[Body or hand keypoint data]
-- Opening Marker --

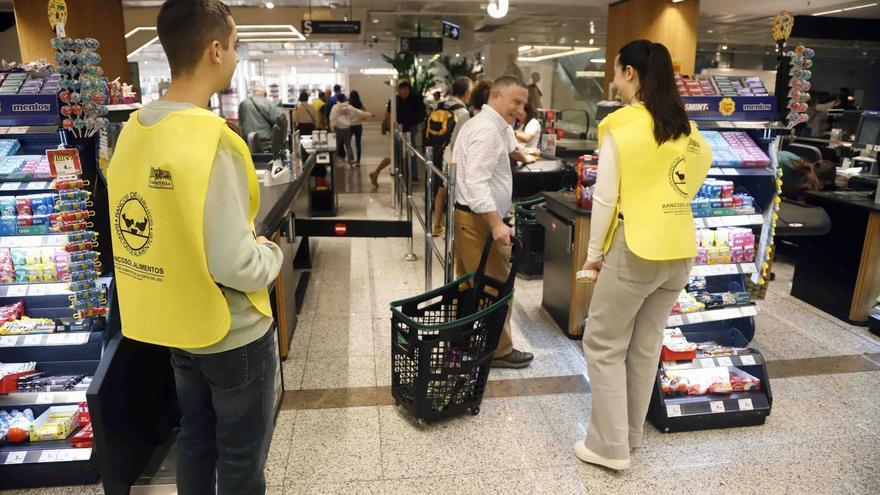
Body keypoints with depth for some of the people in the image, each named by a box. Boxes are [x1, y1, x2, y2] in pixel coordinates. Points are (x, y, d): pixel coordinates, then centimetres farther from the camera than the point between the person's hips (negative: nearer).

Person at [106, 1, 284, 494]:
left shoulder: (134, 130, -2)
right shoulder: (212, 142, -26)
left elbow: (161, 228, 7)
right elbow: (236, 267, -28)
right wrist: (273, 254, -9)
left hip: (176, 323, 7)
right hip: (233, 333, -7)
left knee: (195, 438, 26)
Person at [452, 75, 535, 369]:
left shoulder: (480, 123, 18)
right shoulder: (488, 130, -17)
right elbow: (477, 182, -28)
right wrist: (496, 224, -33)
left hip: (468, 215, 11)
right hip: (480, 218, -11)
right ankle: (499, 350, 13)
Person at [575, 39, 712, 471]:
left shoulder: (620, 124, -11)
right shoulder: (686, 126, 8)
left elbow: (606, 198, -12)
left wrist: (594, 252, -2)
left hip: (636, 250, -7)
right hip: (679, 251, 7)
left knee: (603, 345, 6)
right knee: (646, 346, 16)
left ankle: (611, 447, 13)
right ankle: (631, 434, 30)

-- Closing Marker --

Problem details:
Copy out each line of the data exactly as it reads; skip the pictures.

Result of this task:
Body keypoints with depth for some of the people in the image, each named by a box. Boxes are [x1, y1, x2, y2] in pixel coordinates. Points are (x, y, d): pixel coordinates, then centimetres farther from the camera than the point between the person's hips (negative: nearer).

Person at [106, 1, 284, 494]:
left shoulder: (134, 130, -2)
right shoulder: (212, 142, -26)
left elbow: (161, 228, 7)
right elbow: (236, 267, -28)
right wrist: (273, 254, -9)
left hip: (176, 323, 7)
right hip: (233, 333, -7)
left knee: (195, 438, 26)
Person at [452, 75, 535, 369]:
left shoulder: (480, 123, 18)
right shoulder: (488, 130, -17)
right elbow: (477, 182, -28)
right wrist: (496, 224, -33)
left hip: (468, 215, 11)
right hip: (480, 218, -11)
right ankle: (499, 350, 13)
Person at [575, 39, 712, 471]:
left shoulder: (620, 124, -11)
right shoulder: (686, 126, 8)
left elbow: (606, 198, -12)
left wrist: (594, 252, -2)
left hip: (636, 250, -7)
right hip: (679, 251, 7)
left knee: (603, 345, 6)
right knee: (646, 346, 16)
left ankle: (611, 447, 13)
right ankle: (631, 434, 30)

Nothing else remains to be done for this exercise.